# [EXERCISE OBJECTIVE]
Quote the passage on pavement roughness models below in full, word for word.

The same exercise was performed for rigid pavement roughness to determine if shifting the model made an improvement on its prediction capability. Figures 14 and 15 provide scatter plots for the model (without shifting) and the shifted model, respectively. In this case, the model (without shifting) resulted in a lower RMSE value (0.14) than the shifted model (RMSE equal to 0.15). Therefore, comparisons on rigid pavements were made using the model that was not shifted.
Figure 14. Scatter plot. Rigid IRI model without shifting.
|1 m/km = 5.28 ft/mi|
Figure 15. Scatter plot. Rigid IRI model (shifted).
|1 m/km = 5.28 ft/mi|
Different relationships between the performance measure, IRI, and pavement age were evaluated to ensure the model with the best prediction capability was selected for use in the environmental comparisons. Two models using different IRI-pavement age relationships were generated. The first model used a linear relationship between IRI and pavement age. Figure 16 provides a scatter plot of the predicted IRI values (shifted) versus the observed IRI values in the flexible dataset. An additional model was generated using an exponential relationship between IRI and pavement age. It is shown in figure 17 for the flexible dataset.

# [DATASET CONTENT]
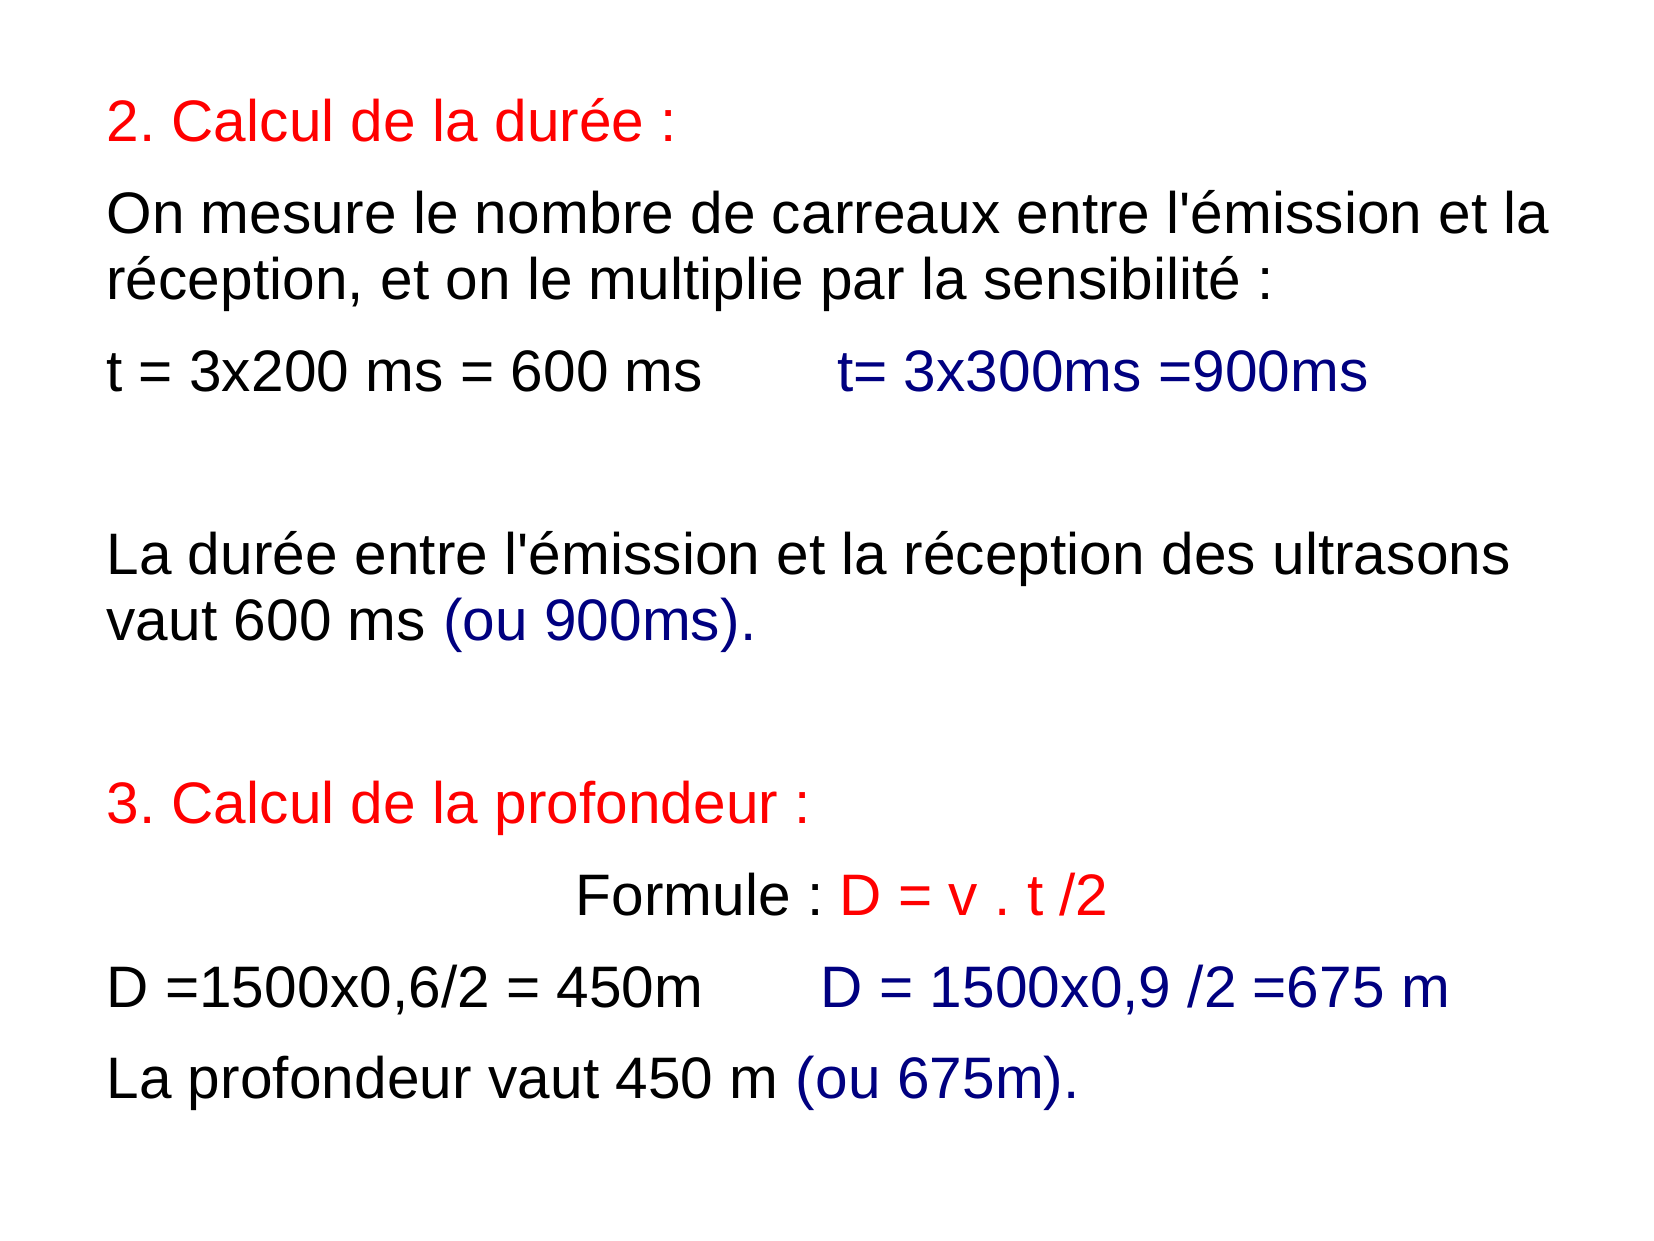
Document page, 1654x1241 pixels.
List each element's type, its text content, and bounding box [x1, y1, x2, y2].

list 2. Calcul de la durée : On mesure le nombre de carreaux entre l'émission et la réception, et on le multiplie par la sensibilité : t = 3x200 ms = 600 ms t= 3x300ms =900ms La durée entre l'émission et la réception des ultrasons vaut 600 ms (ou 900ms). 3. Calcul de la profondeur : Formule : D = v . t /2 D =1500x0,6/2 = 450m D = 1500x0,9 /2 =675 m La profondeur vaut 450 m (ou 675m). [106, 88, 1595, 1123]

# [COMPLETE RESPONSE]
The same exercise was performed for rigid pavement roughness to determine if shifting the model made an improvement on its prediction capability. Figures 14 and 15 provide scatter plots for the model (without shifting) and the shifted model, respectively. In this case, the model (without shifting) resulted in a lower RMSE value (0.14) than the shifted model (RMSE equal to 0.15). Therefore, comparisons on rigid pavements were made using the model that was not shifted.
Figure 14. Scatter plot. Rigid IRI model without shifting.
|1 m/km = 5.28 ft/mi|
Figure 15. Scatter plot. Rigid IRI model (shifted).
|1 m/km = 5.28 ft/mi|
Different relationships between the performance measure, IRI, and pavement age were evaluated to ensure the model with the best prediction capability was selected for use in the environmental comparisons. Two models using different IRI-pavement age relationships were generated. The first model used a linear relationship between IRI and pavement age. Figure 16 provides a scatter plot of the predicted IRI values (shifted) versus the observed IRI values in the flexible dataset. An additional model was generated using an exponential relationship between IRI and pavement age. It is shown in figure 17 for the flexible dataset.